The front-line providers of medical care for this outbreak have been dedicated and heroic, but there just aren’t enough of them. Doctors Without Borders is the primary treatment and community-intervention organization in the three affected countries, in addition to the International Federation of Red Cross and Red Crescent Societies, public health agencies organized under the World Health Organization (WHO), and in-country health-care providers and community educators.
These groups know how to fight this disease — they helped develop the interventions that stopped Ebola outbreaks in the past — but the nongovernmental organizations are “dangerously close to being completely tapped out,” a Doctors Without Borders spokesman told me this past week. “It will be impossible to implement an effective control strategy for this outbreak due to a severe shortage of medical professionals on the ground and the geographic spread of the disease.”
The Centers for Disease Control and Prevention announced Thursday that it will send 50 additional specialists to West Africa to help combat the outbreak, supplementing the 12 CDC professionals already there. For an outbreak involving three countries with about 22 million people and 165,000 square miles, that’s hardly enough boots on the ground. But the CDC is just one piece of the international response; the WHO and other G-7 nations need to act, too.
The WHO does not have the resources to stop this outbreak alone. With a deep respect for the sovereignty of the affected countries, the G-7 nations — the United States, Canada, Germany, Britain, France, Italy and Japan — must immediately mobilize and deploy hundreds of infectious-disease experts, along with medical and technical assets to map the epidemic. Hundreds more personnel will be needed to establish treatment centers and to work with local leaders and educators to help people learn how to stop virus transmission.

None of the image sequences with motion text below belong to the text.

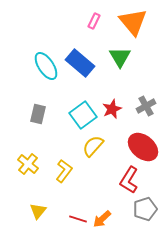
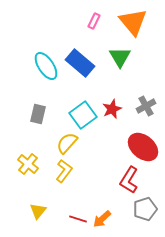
yellow semicircle: moved 26 px left, 3 px up
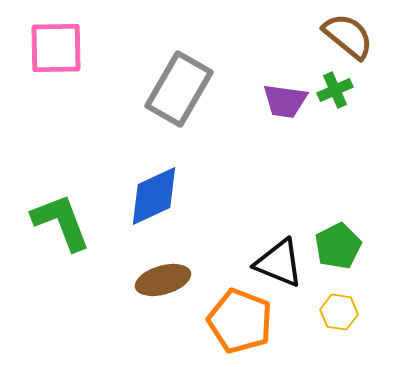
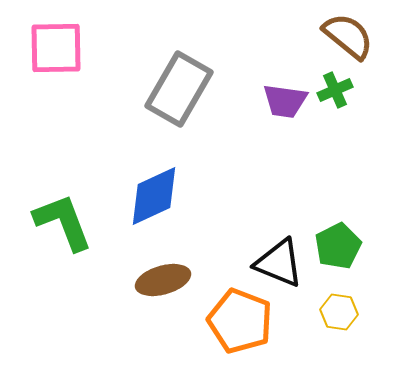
green L-shape: moved 2 px right
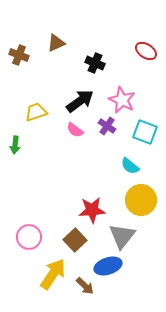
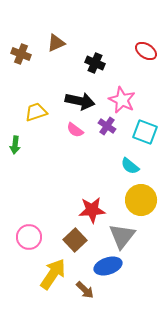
brown cross: moved 2 px right, 1 px up
black arrow: rotated 48 degrees clockwise
brown arrow: moved 4 px down
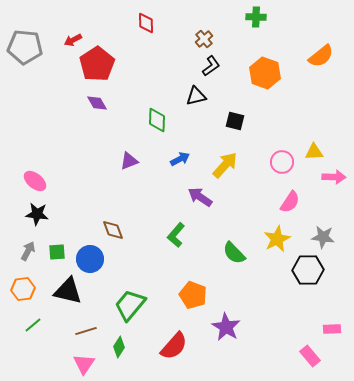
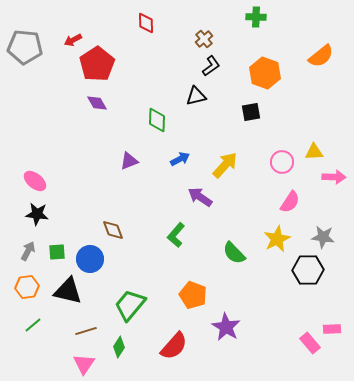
black square at (235, 121): moved 16 px right, 9 px up; rotated 24 degrees counterclockwise
orange hexagon at (23, 289): moved 4 px right, 2 px up
pink rectangle at (310, 356): moved 13 px up
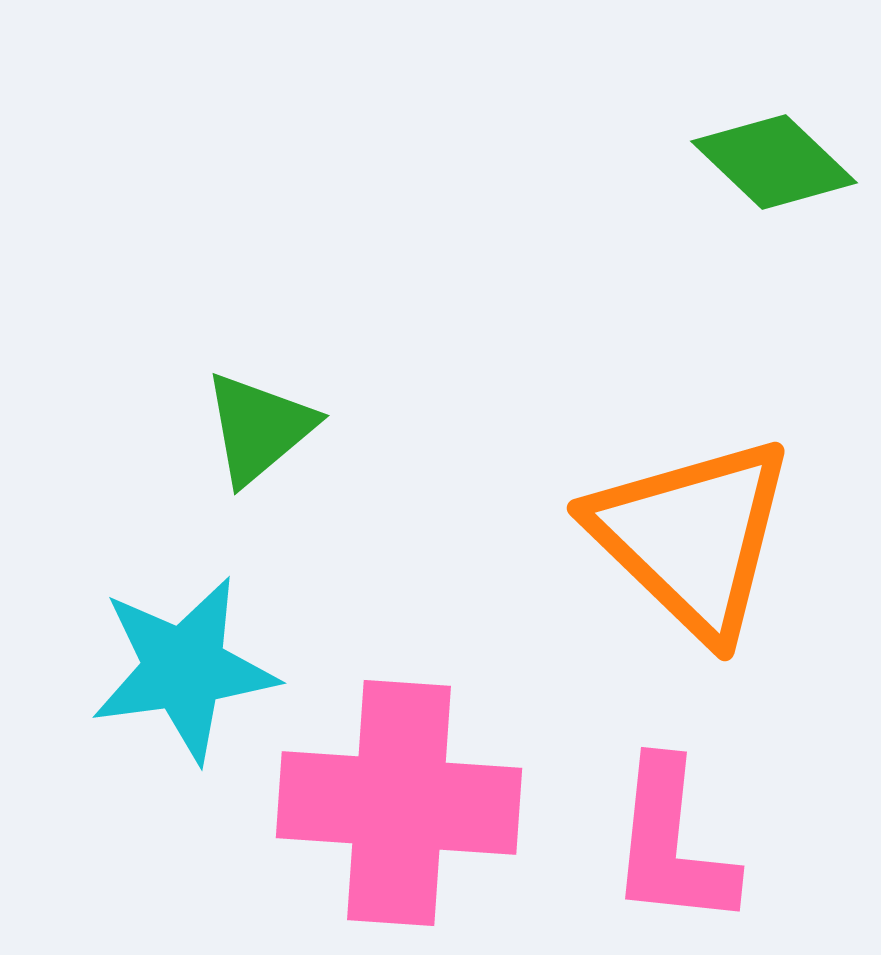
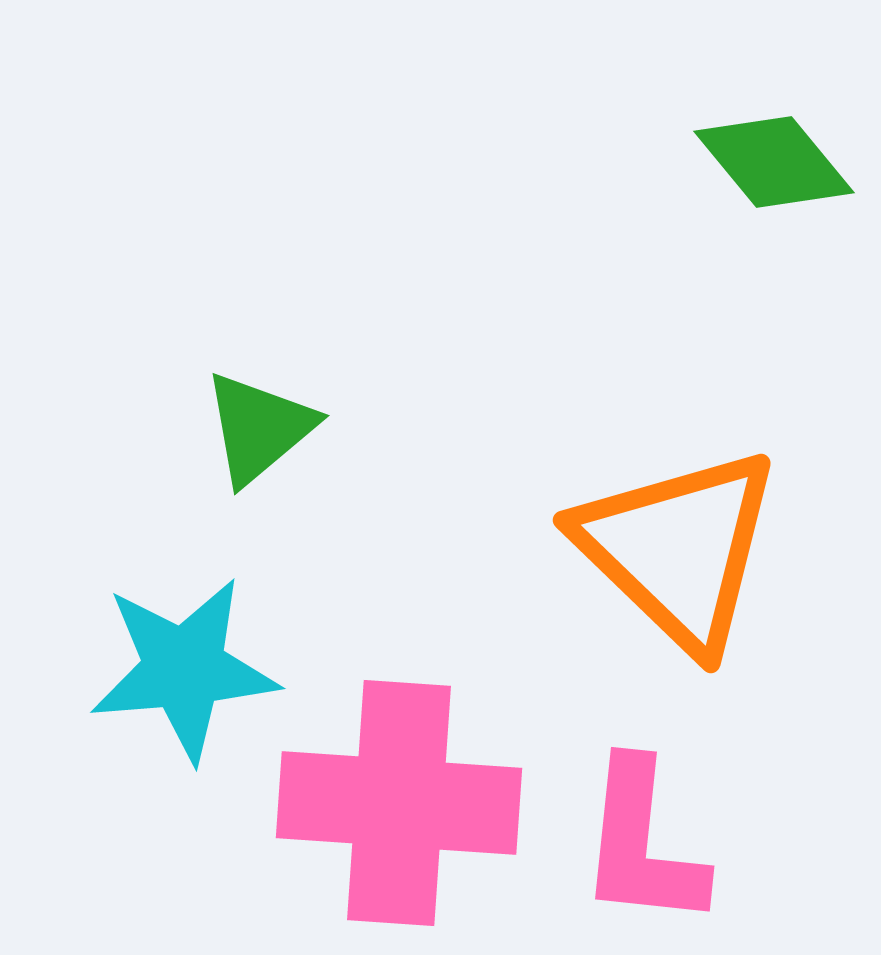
green diamond: rotated 7 degrees clockwise
orange triangle: moved 14 px left, 12 px down
cyan star: rotated 3 degrees clockwise
pink L-shape: moved 30 px left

In addition to these outside resources, the affected countries must step up their commitment to stopping the outbreak. This past week, Ernest Bai Koroma, president of Sierra Leone, declared an Ebola-related public emergency. He called on the army to quarantine Ebola-stricken neighborhoods and to help conduct house-to-house searches for people who may have been exposed to the virus. Such moves acknowledge that this outbreak will not be stopped using the approaches that have worked before. But it is unclear how these efforts are being coordinated with the WHO and NGOs in Sierra Leone. And since this is a regional problem that requires every involved country to halt virus transmission, regional governmental coordination is crucial.
What happens if the response to and management of this outbreak don’t shift? The fear and panic are growing each day, with new areas reporting cases and more health-care workers dying. If it continues, West Africa could become politically and economically destabilized. Already, crops are not being harvested because of unrest surrounding the outbreak. Schools in Liberia have closed, and the Peace Corps has removed 340 volunteers from the affected countries. Borders are being closed, too, which can have political and economic impacts.
This coming week’s U.S.-Africa Leaders Summit in Washington must put the Ebola crisis front and center. If the presidents of Guinea, Liberia and Sierra Leone decide to stay home, it will be virtually impossible to do so. Other African countries must also pledge quick and effective responses if cases occur within their borders. We are at a critical point, and the response by the international community and the affected countries will determine if this outbreak is just a chapter in the region’s story — or a dramatic and dangerous shift in West Africa’s future.